Segment Start: EXERCISE DATA

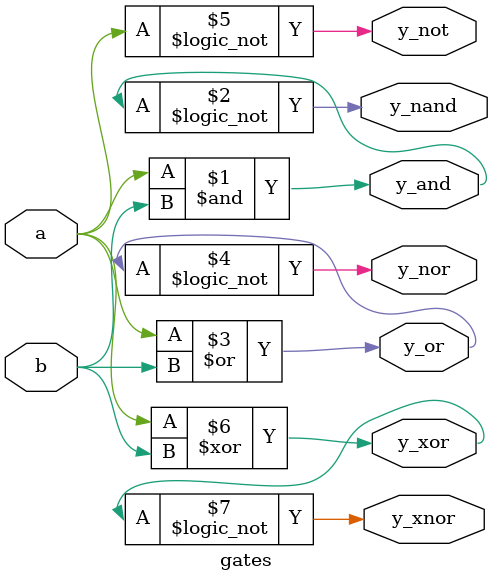
<source format=v>
module gates(a,b,y_and,y_or,y_not,y_nand,y_nor,y_xor,y_xnor);
  input a,b;
  output y_and,y_or,y_not,y_nand,y_nor,y_xnor,y_xor;
  assign y_and=a&b,y_nand=!y_and;
  assign y_or=a | b,y_nor=!y_or;
  assign y_not=!a;
  assign y_xor=a^b,y_xnor=!y_xor;
endmodule

</source>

Segment End: EXERCISE DATA

### [TASK TO CARRY OUT]
The answer is each line in which the word "assign" occurs, copied from the material above.

### [TASK SOLUTION]
  assign y_and=a&b,y_nand=!y_and;
  assign y_or=a | b,y_nor=!y_or;
  assign y_not=!a;
  assign y_xor=a^b,y_xnor=!y_xor;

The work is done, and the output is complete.